[Exercise description]: Restating the data word for word is all that is required.

+===+

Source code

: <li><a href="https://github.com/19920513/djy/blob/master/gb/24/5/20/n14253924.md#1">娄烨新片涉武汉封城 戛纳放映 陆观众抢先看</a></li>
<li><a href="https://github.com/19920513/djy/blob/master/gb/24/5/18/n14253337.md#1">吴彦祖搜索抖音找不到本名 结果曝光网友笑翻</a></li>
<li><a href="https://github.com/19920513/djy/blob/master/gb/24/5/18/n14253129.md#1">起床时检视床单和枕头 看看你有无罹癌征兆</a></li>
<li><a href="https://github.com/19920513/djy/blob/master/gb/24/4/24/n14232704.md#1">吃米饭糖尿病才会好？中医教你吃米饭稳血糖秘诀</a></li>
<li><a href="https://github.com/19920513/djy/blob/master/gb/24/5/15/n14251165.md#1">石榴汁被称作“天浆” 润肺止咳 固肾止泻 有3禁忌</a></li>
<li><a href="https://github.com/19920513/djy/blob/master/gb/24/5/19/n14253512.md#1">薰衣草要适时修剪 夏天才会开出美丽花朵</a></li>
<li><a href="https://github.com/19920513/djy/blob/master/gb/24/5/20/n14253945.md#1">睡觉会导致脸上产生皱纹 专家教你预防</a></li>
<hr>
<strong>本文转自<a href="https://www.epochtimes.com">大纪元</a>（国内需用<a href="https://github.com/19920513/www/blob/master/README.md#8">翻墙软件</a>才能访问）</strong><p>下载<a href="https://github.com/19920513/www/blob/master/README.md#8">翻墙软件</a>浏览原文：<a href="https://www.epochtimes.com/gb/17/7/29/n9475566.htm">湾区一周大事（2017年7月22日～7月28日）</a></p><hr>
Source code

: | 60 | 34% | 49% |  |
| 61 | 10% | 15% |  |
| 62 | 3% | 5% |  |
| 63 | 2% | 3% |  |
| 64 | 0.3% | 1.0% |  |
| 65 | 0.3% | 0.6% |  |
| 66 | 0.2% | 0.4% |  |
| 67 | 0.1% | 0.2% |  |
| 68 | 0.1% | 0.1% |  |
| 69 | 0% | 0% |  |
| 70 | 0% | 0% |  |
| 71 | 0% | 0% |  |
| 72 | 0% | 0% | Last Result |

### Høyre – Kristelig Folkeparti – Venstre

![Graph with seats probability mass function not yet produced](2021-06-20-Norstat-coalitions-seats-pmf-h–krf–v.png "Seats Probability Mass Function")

+===+

[Task answer]:
Source code

: <li><a href="https://github.com/19920513/djy/blob/master/gb/24/5/20/n14253924.md#1">娄烨新片涉武汉封城 戛纳放映 陆观众抢先看</a></li>
<li><a href="https://github.com/19920513/djy/blob/master/gb/24/5/18/n14253337.md#1">吴彦祖搜索抖音找不到本名 结果曝光网友笑翻</a></li>
<li><a href="https://github.com/19920513/djy/blob/master/gb/24/5/18/n14253129.md#1">起床时检视床单和枕头 看看你有无罹癌征兆</a></li>
<li><a href="https://github.com/19920513/djy/blob/master/gb/24/4/24/n14232704.md#1">吃米饭糖尿病才会好？中医教你吃米饭稳血糖秘诀</a></li>
<li><a href="https://github.com/19920513/djy/blob/master/gb/24/5/15/n14251165.md#1">石榴汁被称作“天浆” 润肺止咳 固肾止泻 有3禁忌</a></li>
<li><a href="https://github.com/19920513/djy/blob/master/gb/24/5/19/n14253512.md#1">薰衣草要适时修剪 夏天才会开出美丽花朵</a></li>
<li><a href="https://github.com/19920513/djy/blob/master/gb/24/5/20/n14253945.md#1">睡觉会导致脸上产生皱纹 专家教你预防</a></li>
<hr>
<strong>本文转自<a href="https://www.epochtimes.com">大纪元</a>（国内需用<a href="https://github.com/19920513/www/blob/master/README.md#8">翻墙软件</a>才能访问）</strong><p>下载<a href="https://github.com/19920513/www/blob/master/README.md#8">翻墙软件</a>浏览原文：<a href="https://www.epochtimes.com/gb/17/7/29/n9475566.htm">湾区一周大事（2017年7月22日～7月28日）</a></p><hr>
Source code

: | 60 | 34% | 49% |  |
| 61 | 10% | 15% |  |
| 62 | 3% | 5% |  |
| 63 | 2% | 3% |  |
| 64 | 0.3% | 1.0% |  |
| 65 | 0.3% | 0.6% |  |
| 66 | 0.2% | 0.4% |  |
| 67 | 0.1% | 0.2% |  |
| 68 | 0.1% | 0.1% |  |
| 69 | 0% | 0% |  |
| 70 | 0% | 0% |  |
| 71 | 0% | 0% |  |
| 72 | 0% | 0% | Last Result |

### Høyre – Kristelig Folkeparti – Venstre

![Graph with seats probability mass function not yet produced](2021-06-20-Norstat-coalitions-seats-pmf-h–krf–v.png "Seats Probability Mass Function")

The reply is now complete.